Dataset entries
┄┄┄┄┄┄┄┄┄┄
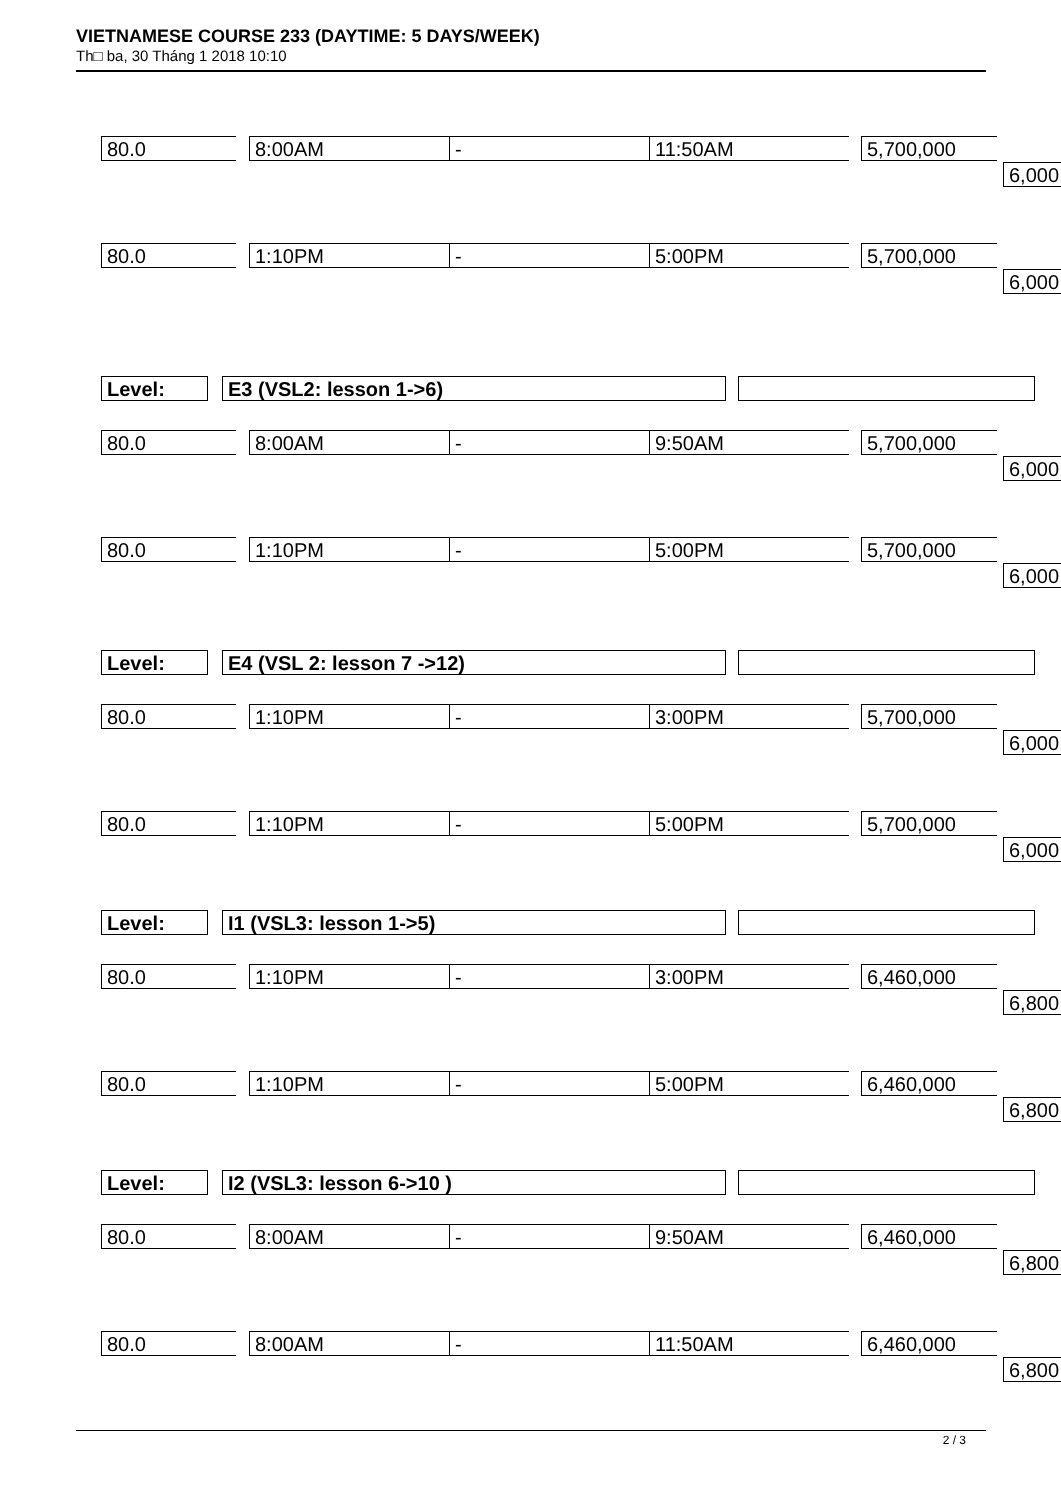VIETNAMESE COURSE 233 (DAYTIME: 5 DAYS/WEEK)
Th□ ba, 30 Tháng 1 2018 10:10
80.0 8:00AM - 11:50AM 5,700,000
6,000
80.0 1:10PM - 5:00PM 5,700,000
6,000
Level: E3 (VSL2: lesson 1->6)
80.0 8:00AM - 9:50AM 5,700,000
6,000
80.0 1:10PM - 5:00PM 5,700,000
6,000
Level: E4 (VSL 2: lesson 7 ->12)
80.0 1:10PM - 3:00PM 5,700,000
6,000
80.0 1:10PM - 5:00PM 5,700,000
6,000
Level: I1 (VSL3: lesson 1->5)
80.0 1:10PM - 3:00PM 6,460,000
6,800
80.0 1:10PM - 5:00PM 6,460,000
6,800
Level: I2 (VSL3: lesson 6->10 )
80.0 8:00AM - 9:50AM 6,460,000
6,800
80.0 8:00AM - 11:50AM 6,460,000
6,800
2 / 3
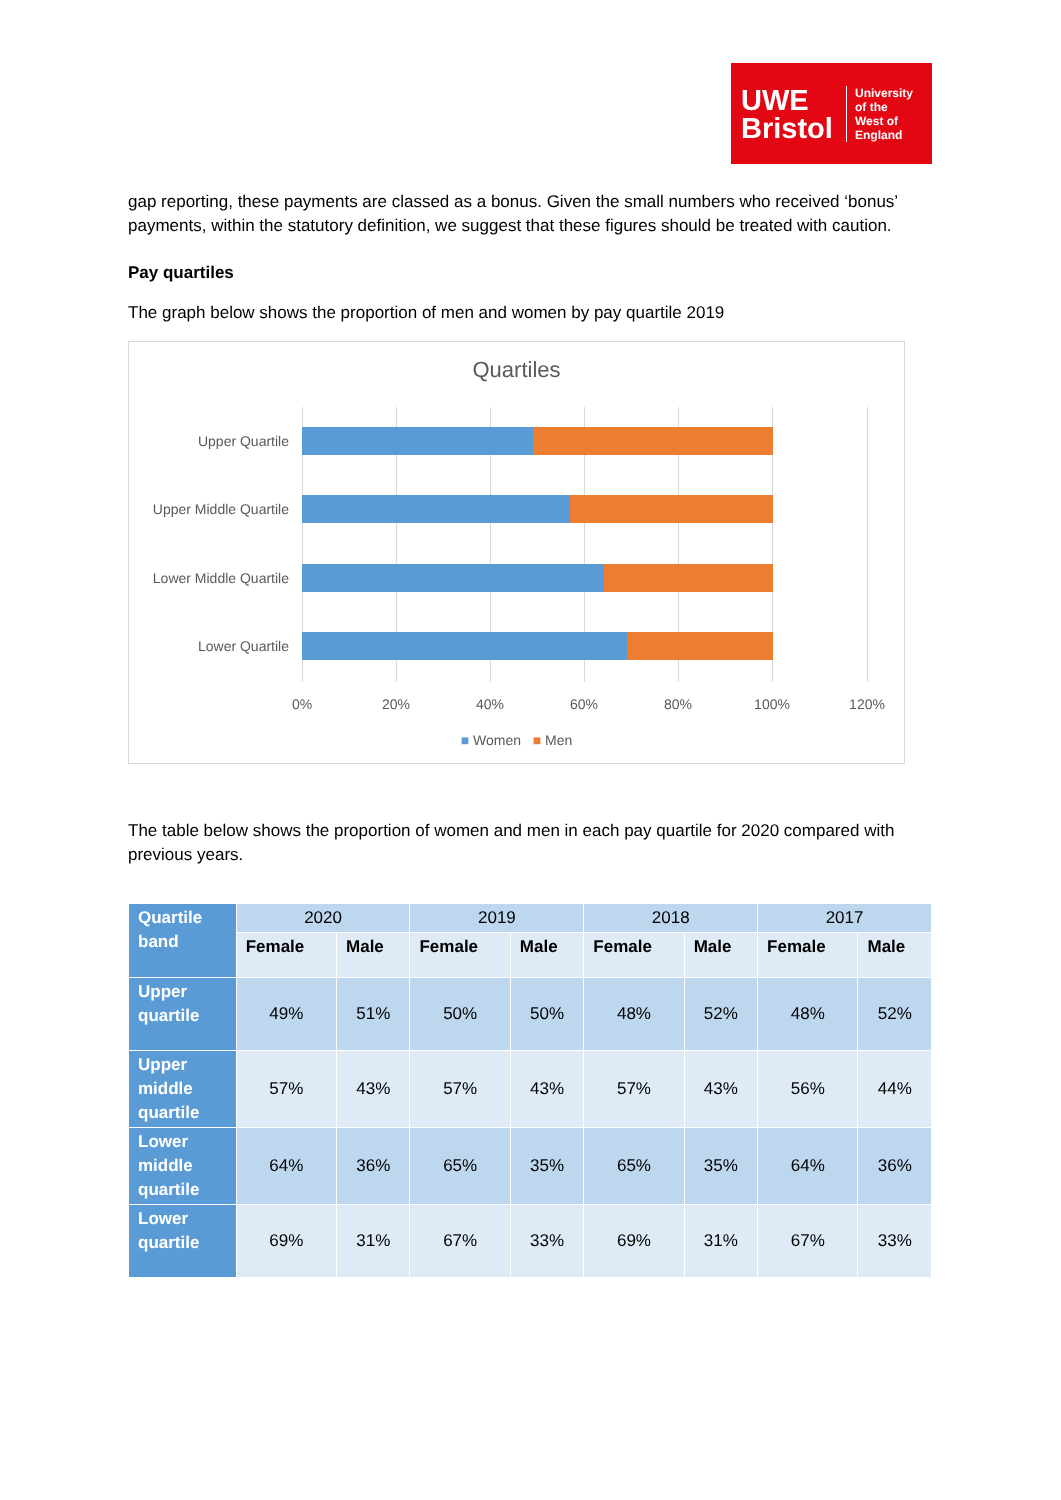UWE
Bristol
University
of the
West of
England
gap reporting, these payments are classed as a bonus. Given the small numbers who received ‘bonus’ payments, within the statutory definition, we suggest that these figures should be treated with caution.
Pay quartiles
The graph below shows the proportion of men and women by pay quartile 2019
Quartiles
Upper Quartile
Upper Middle Quartile
Lower Middle Quartile
Lower Quartile
0% 20% 40% 60% 80% 100% 120%
■ Women ■ Men
The table below shows the proportion of women and men in each pay quartile for 2020 compared with previous years.
| Quartile band | 2020 | | 2019 | | 2018 | | 2017 | |
| --- | --- | --- | --- | --- | --- | --- | --- | --- |
| | Female | Male | Female | Male | Female | Male | Female | Male |
| Upper quartile | 49% | 51% | 50% | 50% | 48% | 52% | 48% | 52% |
| Upper middle quartile | 57% | 43% | 57% | 43% | 57% | 43% | 56% | 44% |
| Lower middle quartile | 64% | 36% | 65% | 35% | 65% | 35% | 64% | 36% |
| Lower quartile | 69% | 31% | 67% | 33% | 69% | 31% | 67% | 33% |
┄┄┄┄┄┄┄┄┄┄
> **YOUR GOAL**
Only the lines from the start of the records through the line containing "Level: I2 (VSL3: lesson 6->10 )" should be repeated, word for word, with the pictures left out.

> **RESPONSE BOX**
VIETNAMESE COURSE 233 (DAYTIME: 5 DAYS/WEEK)
Th□ ba, 30 Tháng 1 2018 10:10
80.0 8:00AM - 11:50AM 5,700,000
6,000
80.0 1:10PM - 5:00PM 5,700,000
6,000
Level: E3 (VSL2: lesson 1->6)
80.0 8:00AM - 9:50AM 5,700,000
6,000
80.0 1:10PM - 5:00PM 5,700,000
6,000
Level: E4 (VSL 2: lesson 7 ->12)
80.0 1:10PM - 3:00PM 5,700,000
6,000
80.0 1:10PM - 5:00PM 5,700,000
6,000
Level: I1 (VSL3: lesson 1->5)
80.0 1:10PM - 3:00PM 6,460,000
6,800
80.0 1:10PM - 5:00PM 6,460,000
6,800
Level: I2 (VSL3: lesson 6->10 )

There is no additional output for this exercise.